Single by Comethazine

from the album Bawskee
- Released: March 2, 2018
- Genre: Trap
- Length: 1:38
- Label: Alamo
- Songwriters: Frankie Childress; Luis Rodrigues;
- Producer: Foreign Heat

Comethazine singles chronology
| "Piped Up" (2017) | "Bands" (2018) | "Let It Eat" (2018) |

Music video
- "Bands" on YouTube

= Bands (song) =

Single by Comethazine

"Bands" is a song by American rapper Comethazine. It was first released in January 2018 through the streaming platform SoundCloud, before being released again in March of that year. The song is the second single from his debut mixtape Bawskee (2018), and is one of the songs that propelled him to fame. It was certified gold by RIAA.

==Background==
In January 2018, the song was uploaded on SoundCloud via an account called "sound_clout_xxx", which previously hosted rapper YBN Nahmir's viral song "Bounce Out with That" on the platform. The aforementioned track's audio file had been replaced with that of "Bands". As a result, "Bands" quickly reached No. 1 on the SoundCloud Charts. On Reddit, some users noticed the swap and that the account was an impostor, leading to it being deleted along with the song. The incident helped the song increase in popularity.
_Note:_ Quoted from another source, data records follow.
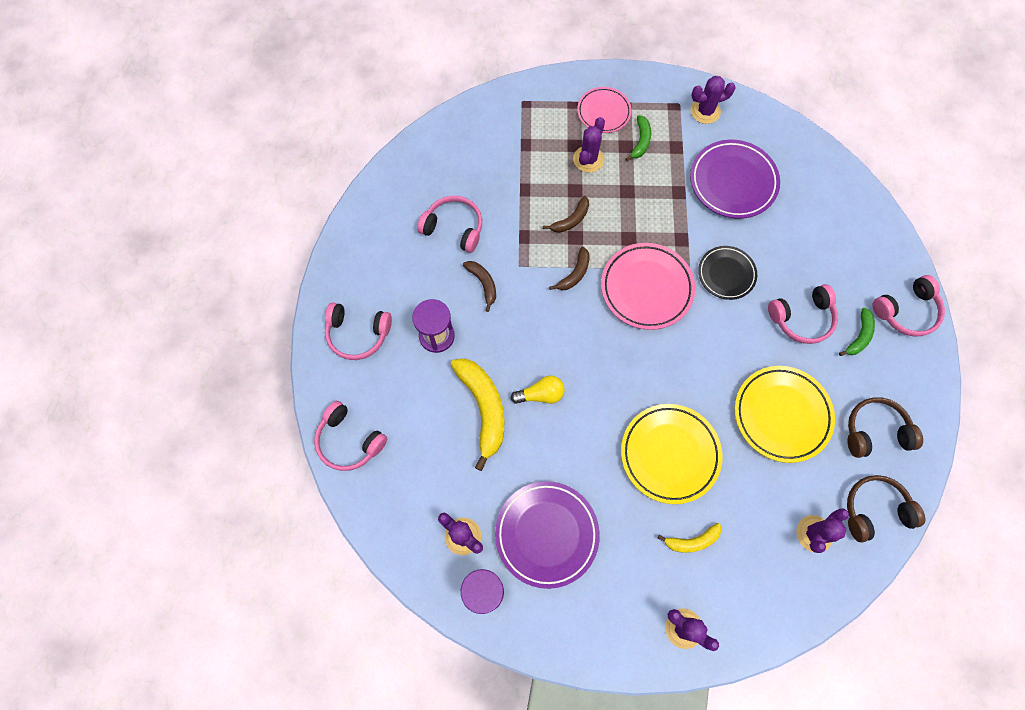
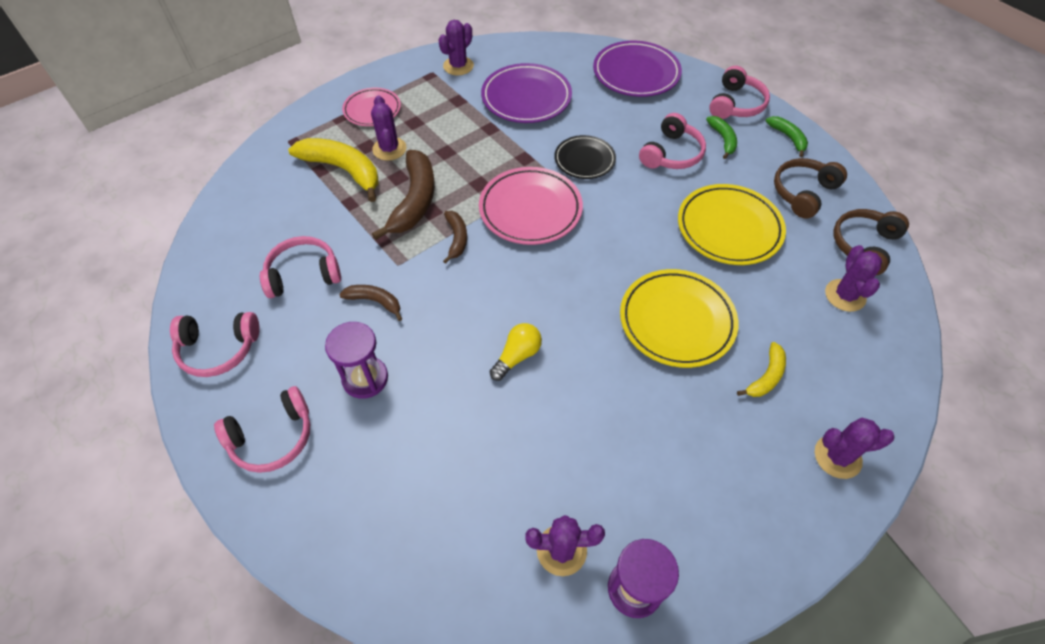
camera: 40 degrees left, 15 degrees down
pink headphones [314,401,387,471] -> pink headphones moved to [170,312,260,377]
yellow banana [450,358,504,471] -> yellow banana moved to [288,138,379,202]
purple plate [495,481,600,589] -> purple plate moved to [593,41,682,97]
brown banana [543,196,589,233] -> brown banana [372,150,435,240], size x1.88
green banana [625,115,651,161] -> green banana moved to [766,116,808,157]

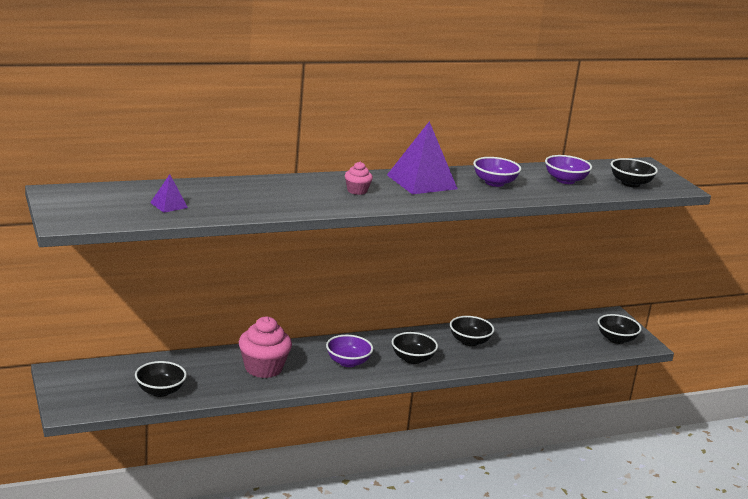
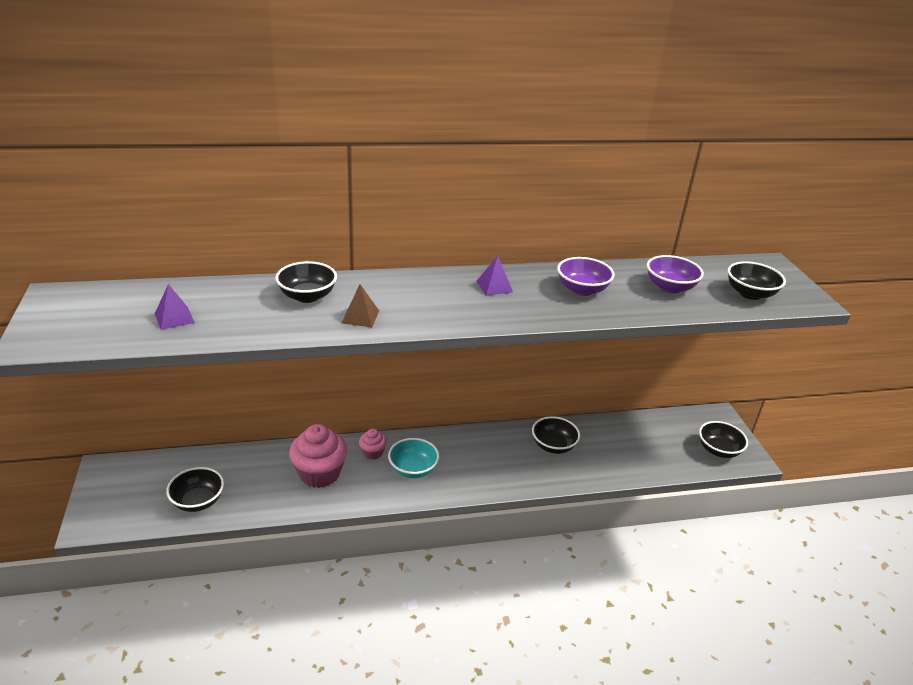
camera: 10 degrees right, 10 degrees up
purple bowl [326,335,373,367] -> turquoise bowl [388,438,440,478]
pink cupcake [345,162,373,195] -> pink cupcake moved to [359,429,387,460]
purple pyramid [387,121,458,194] -> purple pyramid [476,256,513,296], size x0.47
black bowl [392,332,438,364] -> black bowl moved to [275,261,337,303]
none -> brown pyramid [341,284,379,327]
On March 2, 2018, the song was officially released to streaming services.

==Remix==
An official remix of the song featuring American rapper Rich the Kid was released on March 8, 2018.

==Music video==
A music video for the song directed by Cole Bennett was released on May 2, 2018. In it, Comethazine is a newspaper delivery boy in a suburban neighborhood, and burglarizes an empty house.

==Certifications==

| Region | Certification | Certified units/sales |
| United States (RIAA) | Gold | 500,000^{‡} |
^{‡} Sales+streaming figures based on certification alone.